**Work request:**
Everything from the line with "Фигурное катание" through the final line below should be copied out exactly, and nothing else should appear.

**Provided records:**

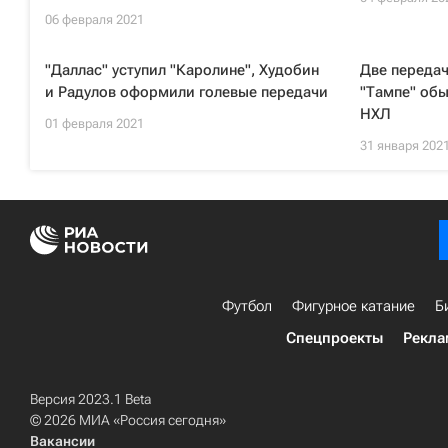
06 февраля 2021
"Даллас" уступил "Каролине", Худобин
Две передач
и Радулов оформили голевые передачи
"Тампе" обы
НХЛ
01 февраля 2021
31 января 202
Футбол
Фигурное катание
Б
Спецпроекты
Рекла
Версия 2023.1 Beta
© 2026 МИА «Россия сегодня»
Вакансии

**Exercise output:**
Фигурное катание
Б
Спецпроекты
Рекла
Версия 2023.1 Beta
© 2026 МИА «Россия сегодня»
Вакансии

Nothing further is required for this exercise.